К Голубянке Виктор приходит первым, ждёт пару часов, уже начинает волноваться, неужели Идар опередил. Но вот, блеснула знакомая белая панама, и он видит группу людей. На их спинах огромные рюкзаки с палатками, бухтами верёвок, звякают карабины, самохваты, качаются закопченные котелки.
Виктор смотрит на идущих людей и слёзы наворачиваются на глаза, а ведь не потеряно, народ есть, хотя его и мало. Никак, на новый уровень поднимаемся, только не помешал бы кто. Он вспоминает внимательно-пронизывающий взгляд Идара, тогда охранника, неприятный хохот людоедов, пожирающих Лёху. А ведь надо действовать на опережение, прочь гуманизм, давить тех гадов надо, иначе они придут, и настанет ад. Но почему так устроен человек, кто-то созидает, а кто-то гадит? Почему разрушители получают удовольствие от того что вытворяют, может это зависть? Виктору сложно понять значение этого слова, он по своей природе человек не завистливый, но в зависти видит огромную опасность и готов принимать самые радикальные меры. Всеобщее очищение должно начаться с изгнания зависти из своего сознания, а быть может, и ликвидации носителя сего вируса чисто физически.

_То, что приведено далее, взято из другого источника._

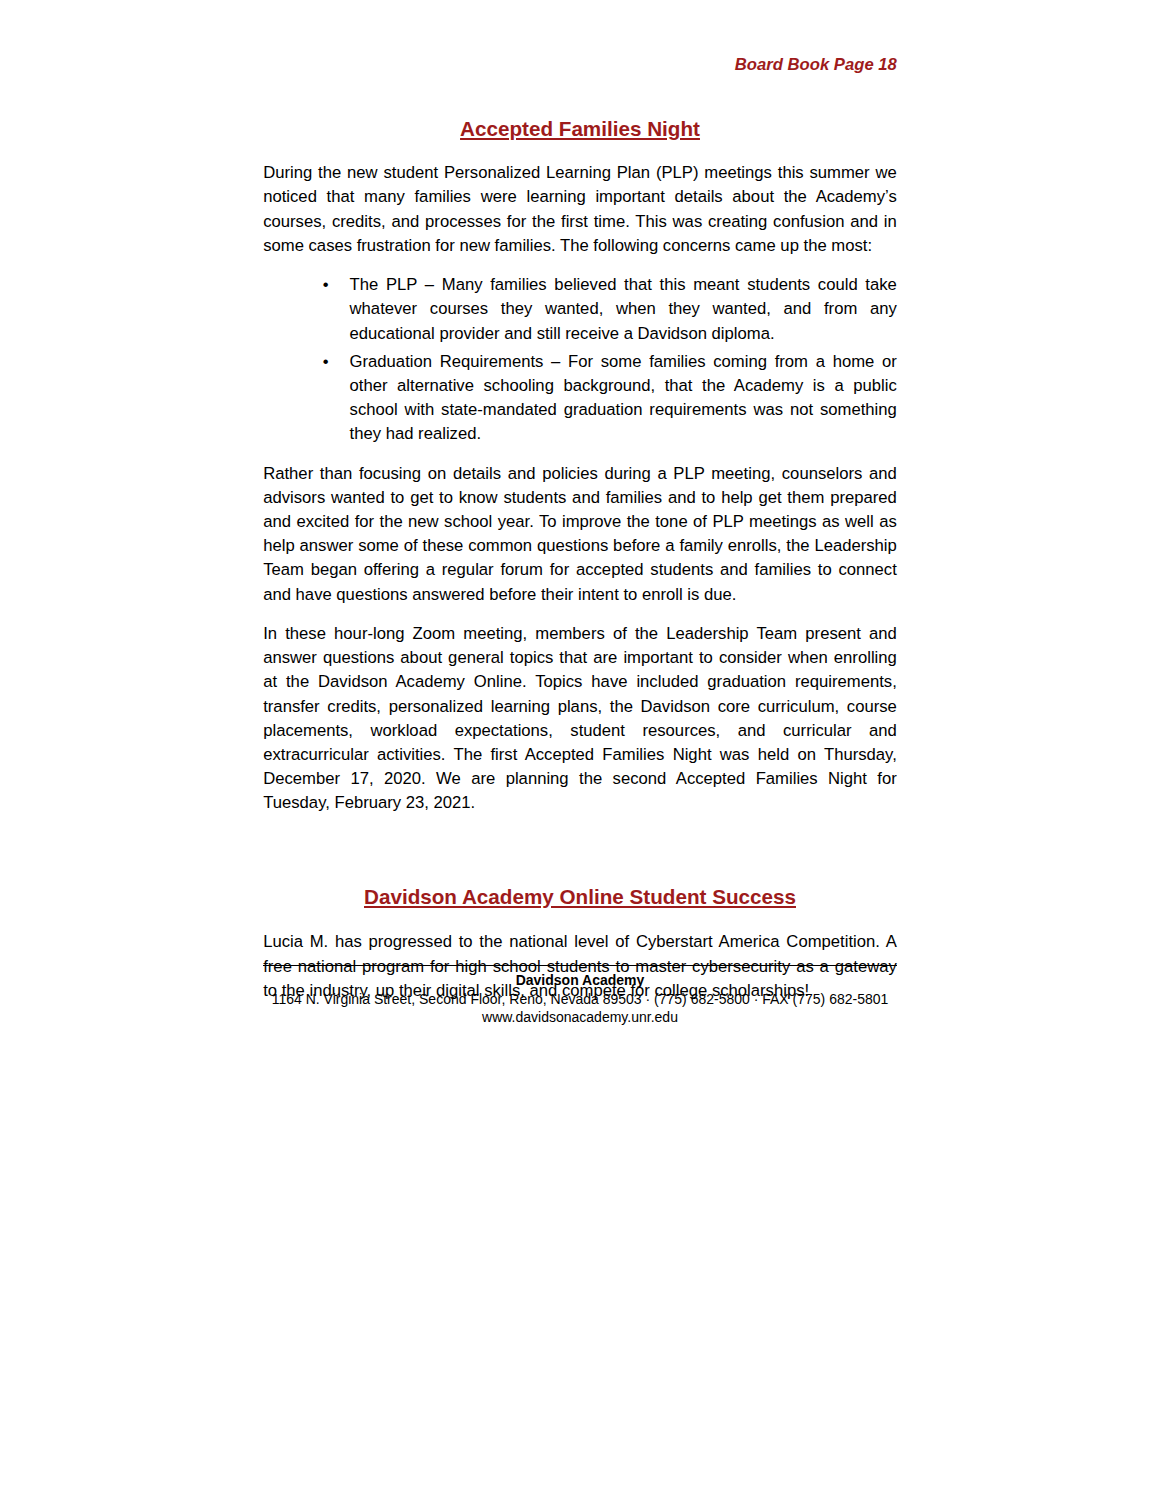Board Book Page 18
Accepted Families Night
During the new student Personalized Learning Plan (PLP) meetings this summer we noticed that many families were learning important details about the Academy’s courses, credits, and processes for the first time. This was creating confusion and in some cases frustration for new families. The following concerns came up the most:
The PLP – Many families believed that this meant students could take whatever courses they wanted, when they wanted, and from any educational provider and still receive a Davidson diploma.
Graduation Requirements – For some families coming from a home or other alternative schooling background, that the Academy is a public school with state-mandated graduation requirements was not something they had realized.
Rather than focusing on details and policies during a PLP meeting, counselors and advisors wanted to get to know students and families and to help get them prepared and excited for the new school year. To improve the tone of PLP meetings as well as help answer some of these common questions before a family enrolls, the Leadership Team began offering a regular forum for accepted students and families to connect and have questions answered before their intent to enroll is due.
In these hour-long Zoom meeting, members of the Leadership Team present and answer questions about general topics that are important to consider when enrolling at the Davidson Academy Online. Topics have included graduation requirements, transfer credits, personalized learning plans, the Davidson core curriculum, course placements, workload expectations, student resources, and curricular and extracurricular activities. The first Accepted Families Night was held on Thursday, December 17, 2020. We are planning the second Accepted Families Night for Tuesday, February 23, 2021.
Davidson Academy Online Student Success
Lucia M. has progressed to the national level of Cyberstart America Competition. A free national program for high school students to master cybersecurity as a gateway to the industry, up their digital skills, and compete for college scholarships!
Davidson Academy
1164 N. Virginia Street, Second Floor, Reno, Nevada 89503 · (775) 682-5800 · FAX (775) 682-5801
www.davidsonacademy.unr.edu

Спелеологи останавливаются, к Виктору подходит Павел Сергеевич, пристально смотрит ему в глаза, будто что-то читает, на лице проносится целая гамма из чувств, он словно переступает через себя, вероятно делая определённые выводы:
— Здравствуй, Виктор, — хрипло произносит он, протягивая для рукопожатия руку, — теперь ты в ответе за людей, принимай народ.
Виктор готов к этим словам, но так просто сказанные, они потрясают душу, становится тяжело дышать, он видит настороженные взгляды людей, которые авансом ему высказывают великое доверие. А прав ли он, берущий на себя такую ответственность?
— Я не сахар, — неожиданно говорит он как бы невпопад.
— Мы тоже, — хихикнули девушки.
— Значит, не растаем, — улыбается Виктор.
Павел Сергеевич с прищуром смотрит:
— Если не возражаешь, я тебе помогу.
— Я не против, — Виктор, оглядывает людей, — но только у меня специфическое отношение к жизни.
— В оно заключается? — наклоняет голову Павел Сергеевич, бросая на Виктора быстрый взгляд.
— Я не понимаю даже основ демократии, мне не понятно, почему самые страшные преступления совершают именно демократы: войны, воровство ресурсов, всеобщая ложь, навязывание своих, так называемых, демократических ценностей. Конечный итог демократических преобразований мы видим — мы здесь, а кругом океан. Что-то другое нужно, а что, пока не знаю, единственно обещаю, пустой болтовни не будет… и наивности тоже. Иначе сожрут и в переносном и прямом смысле этого слова.